Tasks and exercises:
1. Give again, word for word, the part of the text on schema classification that opens with the words containing "Ultimately, by classifying" and closes with "its intended purpose.".
2. List each acronym that appears in parentheses in the text on schema classification, together with the full name it stands for.

===== Text block =====

What is the value of classifying your schema
When you use the Semantic Engine to create a schema, one of the first things you are asked to do is to classify your schema.
It might seem simple, but as you move further from your domain, what seems like an obvious classification to you may not be so obvious to people outside of your specialty. For example, if someone is talking about a bar there are multiple meanings depending on the context. It could be the location for socialization and drinking, or it could be the exam for lawyers.
With the addition of machine learning and machine assisted searching it is even more important to add important contextual queues to our information to help machines produce more reasonable responses.
A recent publication from the Canadian Federated Research Data Repository (FRDR) demonstrated the challenge they had with automated metadata (e.g. classification) reconciliation. A working group investigated how to build an automated or semi-automated workflow to reconcile metadata keywords from harvested datasets. The majority of their term reconciliation work could not be automated. Ultimately FRDR chose to abandon the assignment of standardized terms to metadata records. The downstream impact means relevant datasets may not appear in relevant searches and research will miss out on opportunities to find and potentially reuse data.
The Semantic Engine supports the findability and categorization of schemas through the addition of schema classifications using the controlled vocabulary of Statistics Canada, specifically the Canadian Research and Development Classification (CRDC) 2020 Version 1.0 – Field of Research (FOR). When you enter your schema classification you are using one of the terms from this controlled list.
Ultimately, by classifying your schema you help ensure that both machines and people can better understand and find your schema and be more confident that they are using it for its intended purpose.
Written by Carly Huitema

===== Given data =====

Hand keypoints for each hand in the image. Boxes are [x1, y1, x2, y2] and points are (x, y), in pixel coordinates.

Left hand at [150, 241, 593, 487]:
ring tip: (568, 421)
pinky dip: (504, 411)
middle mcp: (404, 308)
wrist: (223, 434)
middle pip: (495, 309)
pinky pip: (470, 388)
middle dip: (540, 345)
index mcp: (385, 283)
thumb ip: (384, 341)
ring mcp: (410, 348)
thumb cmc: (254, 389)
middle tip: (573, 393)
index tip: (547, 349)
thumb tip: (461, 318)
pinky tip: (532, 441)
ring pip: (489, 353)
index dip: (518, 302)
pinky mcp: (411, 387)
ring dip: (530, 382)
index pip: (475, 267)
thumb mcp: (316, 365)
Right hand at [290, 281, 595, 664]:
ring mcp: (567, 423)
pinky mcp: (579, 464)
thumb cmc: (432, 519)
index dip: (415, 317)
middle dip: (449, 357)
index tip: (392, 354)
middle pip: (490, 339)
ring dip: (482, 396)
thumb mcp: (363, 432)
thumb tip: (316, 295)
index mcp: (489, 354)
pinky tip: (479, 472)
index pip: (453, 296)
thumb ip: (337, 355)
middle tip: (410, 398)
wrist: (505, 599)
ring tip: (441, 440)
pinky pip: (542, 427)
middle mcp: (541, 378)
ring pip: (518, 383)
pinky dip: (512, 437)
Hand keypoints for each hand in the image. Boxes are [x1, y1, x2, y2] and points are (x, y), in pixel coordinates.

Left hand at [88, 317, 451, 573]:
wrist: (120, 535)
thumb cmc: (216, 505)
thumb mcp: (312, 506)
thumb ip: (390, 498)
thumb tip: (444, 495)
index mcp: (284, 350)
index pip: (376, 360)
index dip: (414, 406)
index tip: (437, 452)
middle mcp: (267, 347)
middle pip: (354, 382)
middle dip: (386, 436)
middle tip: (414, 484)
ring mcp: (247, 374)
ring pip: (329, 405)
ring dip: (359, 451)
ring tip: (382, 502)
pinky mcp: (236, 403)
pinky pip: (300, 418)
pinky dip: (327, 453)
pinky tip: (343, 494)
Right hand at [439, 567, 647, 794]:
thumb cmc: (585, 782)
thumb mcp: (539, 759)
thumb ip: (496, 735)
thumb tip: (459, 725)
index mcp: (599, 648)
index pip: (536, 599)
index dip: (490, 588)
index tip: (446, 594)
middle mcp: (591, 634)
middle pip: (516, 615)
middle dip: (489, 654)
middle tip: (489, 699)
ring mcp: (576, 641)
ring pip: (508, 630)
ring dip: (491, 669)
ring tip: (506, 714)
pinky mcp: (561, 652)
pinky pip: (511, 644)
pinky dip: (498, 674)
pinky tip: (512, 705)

=====

Per-task outputs:
1.
Ultimately, by classifying your schema you help ensure that both machines and people can better understand and find your schema and be more confident that they are using it for its intended purpose.

2.
FRDR: Canadian Federated Research Data Repository
CRDC: Canadian Research and Development Classification
FOR: Field of Research